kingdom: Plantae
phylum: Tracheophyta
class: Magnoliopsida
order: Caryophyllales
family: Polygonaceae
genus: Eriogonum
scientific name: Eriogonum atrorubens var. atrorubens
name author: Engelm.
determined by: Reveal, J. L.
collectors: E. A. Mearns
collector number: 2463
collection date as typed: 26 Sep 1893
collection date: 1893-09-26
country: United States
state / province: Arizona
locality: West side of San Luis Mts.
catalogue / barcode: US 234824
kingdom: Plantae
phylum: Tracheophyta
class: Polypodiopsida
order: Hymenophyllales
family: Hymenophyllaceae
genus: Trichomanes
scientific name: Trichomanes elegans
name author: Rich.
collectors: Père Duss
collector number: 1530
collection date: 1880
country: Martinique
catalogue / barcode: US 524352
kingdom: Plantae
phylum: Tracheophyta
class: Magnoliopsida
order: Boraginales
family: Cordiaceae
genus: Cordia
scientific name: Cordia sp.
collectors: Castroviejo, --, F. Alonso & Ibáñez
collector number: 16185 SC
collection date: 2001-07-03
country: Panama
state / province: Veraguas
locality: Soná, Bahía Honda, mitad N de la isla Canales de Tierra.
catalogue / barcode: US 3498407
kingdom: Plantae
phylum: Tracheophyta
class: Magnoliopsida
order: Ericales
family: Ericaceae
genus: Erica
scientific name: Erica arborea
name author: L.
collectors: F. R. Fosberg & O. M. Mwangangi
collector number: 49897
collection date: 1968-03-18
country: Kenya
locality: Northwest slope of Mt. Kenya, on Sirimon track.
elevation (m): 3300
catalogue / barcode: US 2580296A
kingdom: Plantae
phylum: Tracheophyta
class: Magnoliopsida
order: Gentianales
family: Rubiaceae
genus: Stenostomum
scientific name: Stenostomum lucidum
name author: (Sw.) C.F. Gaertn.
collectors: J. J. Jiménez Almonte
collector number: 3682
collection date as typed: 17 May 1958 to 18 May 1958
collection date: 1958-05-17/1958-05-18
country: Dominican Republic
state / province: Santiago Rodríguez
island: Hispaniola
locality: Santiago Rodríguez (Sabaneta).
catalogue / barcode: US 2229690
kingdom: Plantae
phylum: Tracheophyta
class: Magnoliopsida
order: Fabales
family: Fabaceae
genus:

────────────────

--- Task description ---
Convert everything from the line containing "family: Hymenophyllaceae" down to the line containing "collectors: F. R. Fosberg & O. M. Mwangangi" into a two-column CSV with the headers field and value. Give one row per line, put each entry in its own quoted field, and replace any line breaks with spaces.

--- Answer for the task ---
field,value
"family:","Hymenophyllaceae"
"genus:","Trichomanes"
"scientific name:","Trichomanes elegans"
"name author:","Rich."
"collectors:","Père Duss"
"collector number:","1530"
"collection date:","1880"
"country:","Martinique"
"catalogue / barcode:","US 524352"
"kingdom:","Plantae"
"phylum:","Tracheophyta"
"class:","Magnoliopsida"
"order:","Boraginales"
"family:","Cordiaceae"
"genus:","Cordia"
"scientific name:","Cordia sp."
"collectors:","Castroviejo, --, F. Alonso & Ibáñez"
"collector number:","16185 SC"
"collection date:","2001-07-03"
"country:","Panama"
"state / province:","Veraguas"
"locality:","Soná, Bahía Honda, mitad N de la isla Canales de Tierra."
"catalogue / barcode:","US 3498407"
"kingdom:","Plantae"
"phylum:","Tracheophyta"
"class:","Magnoliopsida"
"order:","Ericales"
"family:","Ericaceae"
"genus:","Erica"
"scientific name:","Erica arborea"
"name author:","L."
"collectors:","F. R. Fosberg & O. M. Mwangangi"